• _WHAT TO DO_:
[1] In the passage on moving on below, reproduce the portion that begins at the words "Yeah, before I" and ends after the words "and feeling behind.".
[2] Translate this sentence from the passage on moving on below into Spanish: "Whatever you do, do not seek closure on him or try to talk to him."

• _PASSAGE TO READ_:
========
I went on to make the same mistake with another guy at one of my hobbies. It never got romantic just all these hangouts and chats outside of the club, but nothing intimate. It went nowhere so since I started it, I will end it. The only thing that helped was telling myself that it gets better each time I see him. I haven’t seen him in a month due to an injury so when I return, I will be stronger.
I’m glad you’re experiencing things like this now. It’s gonna get better with time. Despite the time that time has passed, you’re going to heal from your grief. I don’t know how to explain this to you properly, but you’re going to wake up one day forgetting about him. Although thoughts about him will creep up on you, it’s okay.
Whatever you do, do not seek closure on him or try to talk to him. You will find a way to move on.
Yeah, before I realized they were low value. Now I find it hard to reconcile that I wasted precious years giving a shit about people who ended up not being worth it and one can get caught up in comparing one's life to others and feeling behind.
However, once I woke up to how most men are the same, and most heterosexual relationships are very problematic (but society does a good job of grooming us to believe the opposite), I felt less shame, and now I feel kinda bad for women who haven't woken up yet. I think we get a lot of subliminal messages that teach us male attention=a woman's real worth, when it's not that simple.
They want us to think quantity is just as good as quality, but how validating does it feel to have a bunch of slimy guys hitting you up all the time, thinking they can talk to you however they want without consequences vs maybe 1 decent man approaches you every other year because you radiate "serious inquiries only" energy?
I also think because you see him every day at work, that might be causing you to subconsciously not be open to dating someone else because it feels like he's still a regular part of your life by his mere presence. Maybe pretend he doesn't work where you do and see how that may change your behavior outside of work.
Don't look at him, hear him, talk to him, if you can help it. Outta sight, outta mind and an old part of you can die a proper death to make room for new growth.
========
• _DATA RECORDS_:
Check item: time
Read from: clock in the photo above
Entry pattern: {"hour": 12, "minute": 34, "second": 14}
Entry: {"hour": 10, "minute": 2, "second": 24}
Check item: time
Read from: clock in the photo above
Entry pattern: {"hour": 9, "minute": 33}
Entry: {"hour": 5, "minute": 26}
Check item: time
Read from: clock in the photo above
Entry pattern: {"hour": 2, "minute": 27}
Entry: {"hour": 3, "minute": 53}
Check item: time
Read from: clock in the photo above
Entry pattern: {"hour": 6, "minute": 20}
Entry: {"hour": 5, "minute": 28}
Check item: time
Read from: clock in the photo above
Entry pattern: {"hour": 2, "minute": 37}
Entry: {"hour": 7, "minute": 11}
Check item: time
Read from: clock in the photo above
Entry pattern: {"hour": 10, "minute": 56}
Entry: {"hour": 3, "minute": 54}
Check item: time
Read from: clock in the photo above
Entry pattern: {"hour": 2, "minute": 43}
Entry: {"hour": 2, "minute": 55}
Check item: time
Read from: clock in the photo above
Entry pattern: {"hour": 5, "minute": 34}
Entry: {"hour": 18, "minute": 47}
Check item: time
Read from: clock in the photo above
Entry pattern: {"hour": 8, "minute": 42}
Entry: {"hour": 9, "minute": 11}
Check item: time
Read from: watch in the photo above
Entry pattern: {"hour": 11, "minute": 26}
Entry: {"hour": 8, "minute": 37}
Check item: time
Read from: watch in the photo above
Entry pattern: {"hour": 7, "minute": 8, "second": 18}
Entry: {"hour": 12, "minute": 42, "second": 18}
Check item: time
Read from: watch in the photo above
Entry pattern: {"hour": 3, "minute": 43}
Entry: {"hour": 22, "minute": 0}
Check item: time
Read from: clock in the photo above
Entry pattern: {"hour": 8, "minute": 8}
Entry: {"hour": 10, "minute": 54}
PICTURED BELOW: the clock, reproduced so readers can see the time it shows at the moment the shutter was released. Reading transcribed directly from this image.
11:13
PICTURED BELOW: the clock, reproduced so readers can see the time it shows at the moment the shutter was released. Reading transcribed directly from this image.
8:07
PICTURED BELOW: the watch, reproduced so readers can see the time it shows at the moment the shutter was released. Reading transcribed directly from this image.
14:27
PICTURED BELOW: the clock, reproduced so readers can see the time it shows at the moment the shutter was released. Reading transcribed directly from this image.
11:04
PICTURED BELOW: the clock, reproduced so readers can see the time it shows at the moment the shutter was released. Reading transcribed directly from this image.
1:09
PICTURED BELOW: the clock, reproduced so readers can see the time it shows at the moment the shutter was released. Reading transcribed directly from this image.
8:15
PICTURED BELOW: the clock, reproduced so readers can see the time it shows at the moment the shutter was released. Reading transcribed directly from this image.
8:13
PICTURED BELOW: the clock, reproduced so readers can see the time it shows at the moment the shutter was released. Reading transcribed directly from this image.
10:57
========
• _RESPONSES PER TASK_:
[1]
Yeah, before I realized they were low value. Now I find it hard to reconcile that I wasted precious years giving a shit about people who ended up not being worth it and one can get caught up in comparing one's life to others and feeling behind.

[2] Hagas lo que hagas, no busques un cierre con él ni intentes hablar con él.